DIRECTIVE: Return every line of the material below that contains the word "public".

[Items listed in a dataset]
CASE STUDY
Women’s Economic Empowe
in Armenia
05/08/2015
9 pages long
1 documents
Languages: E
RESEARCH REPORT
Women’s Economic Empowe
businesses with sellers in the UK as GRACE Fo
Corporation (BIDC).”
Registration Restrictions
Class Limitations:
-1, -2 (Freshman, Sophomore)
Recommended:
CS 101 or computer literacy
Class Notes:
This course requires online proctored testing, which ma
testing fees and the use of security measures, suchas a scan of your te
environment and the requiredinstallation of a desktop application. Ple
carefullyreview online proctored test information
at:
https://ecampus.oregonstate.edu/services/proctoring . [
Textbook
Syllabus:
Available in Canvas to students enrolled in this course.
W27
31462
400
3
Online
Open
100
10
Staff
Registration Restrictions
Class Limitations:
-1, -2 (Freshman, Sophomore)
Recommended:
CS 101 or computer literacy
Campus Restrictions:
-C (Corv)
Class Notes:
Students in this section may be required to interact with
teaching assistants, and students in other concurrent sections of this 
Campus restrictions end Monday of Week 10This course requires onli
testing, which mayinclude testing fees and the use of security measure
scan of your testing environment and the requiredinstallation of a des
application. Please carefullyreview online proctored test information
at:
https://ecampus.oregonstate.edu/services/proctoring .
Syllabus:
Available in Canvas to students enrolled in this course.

---

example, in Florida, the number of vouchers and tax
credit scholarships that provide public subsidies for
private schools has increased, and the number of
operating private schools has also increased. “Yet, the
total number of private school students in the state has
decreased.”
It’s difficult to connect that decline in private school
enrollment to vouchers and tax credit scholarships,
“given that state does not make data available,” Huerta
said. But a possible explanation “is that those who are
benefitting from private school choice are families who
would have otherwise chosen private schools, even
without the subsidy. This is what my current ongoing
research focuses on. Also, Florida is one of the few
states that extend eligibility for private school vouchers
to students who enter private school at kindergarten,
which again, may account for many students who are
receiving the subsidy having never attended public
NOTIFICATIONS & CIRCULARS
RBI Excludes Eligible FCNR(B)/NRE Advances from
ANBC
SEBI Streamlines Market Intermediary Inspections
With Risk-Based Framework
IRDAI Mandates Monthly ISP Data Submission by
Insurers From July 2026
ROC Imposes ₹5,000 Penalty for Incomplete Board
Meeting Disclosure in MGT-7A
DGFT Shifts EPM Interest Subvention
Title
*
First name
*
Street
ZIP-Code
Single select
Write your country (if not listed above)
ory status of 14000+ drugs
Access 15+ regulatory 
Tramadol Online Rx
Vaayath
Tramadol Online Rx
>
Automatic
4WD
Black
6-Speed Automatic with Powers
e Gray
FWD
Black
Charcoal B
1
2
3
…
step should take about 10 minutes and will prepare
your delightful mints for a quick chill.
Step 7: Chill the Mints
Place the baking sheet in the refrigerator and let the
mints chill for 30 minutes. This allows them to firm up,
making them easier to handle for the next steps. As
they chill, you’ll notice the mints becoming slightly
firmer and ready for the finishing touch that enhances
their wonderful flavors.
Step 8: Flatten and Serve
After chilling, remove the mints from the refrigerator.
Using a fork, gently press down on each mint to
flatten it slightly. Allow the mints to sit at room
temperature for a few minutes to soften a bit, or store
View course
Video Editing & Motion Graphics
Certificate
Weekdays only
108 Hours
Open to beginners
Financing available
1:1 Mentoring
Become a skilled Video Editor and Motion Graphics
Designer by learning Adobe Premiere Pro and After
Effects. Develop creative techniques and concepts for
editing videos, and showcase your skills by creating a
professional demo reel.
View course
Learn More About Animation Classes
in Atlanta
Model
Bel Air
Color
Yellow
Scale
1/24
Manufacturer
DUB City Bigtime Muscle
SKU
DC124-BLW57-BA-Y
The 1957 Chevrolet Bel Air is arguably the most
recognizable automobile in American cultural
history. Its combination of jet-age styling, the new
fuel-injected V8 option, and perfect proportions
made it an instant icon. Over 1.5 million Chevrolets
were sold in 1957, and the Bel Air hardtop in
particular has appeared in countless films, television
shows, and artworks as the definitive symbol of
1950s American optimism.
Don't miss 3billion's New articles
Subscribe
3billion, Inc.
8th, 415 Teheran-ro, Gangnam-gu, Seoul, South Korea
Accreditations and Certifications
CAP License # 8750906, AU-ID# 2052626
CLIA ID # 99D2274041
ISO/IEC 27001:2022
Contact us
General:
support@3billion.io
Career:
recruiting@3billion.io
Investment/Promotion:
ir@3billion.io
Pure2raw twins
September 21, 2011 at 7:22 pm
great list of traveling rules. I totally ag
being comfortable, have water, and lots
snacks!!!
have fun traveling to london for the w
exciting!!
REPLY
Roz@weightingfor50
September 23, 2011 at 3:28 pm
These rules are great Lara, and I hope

ANSWER SPACE:
credit scholarships that provide public subsidies for
receiving the subsidy having never attended public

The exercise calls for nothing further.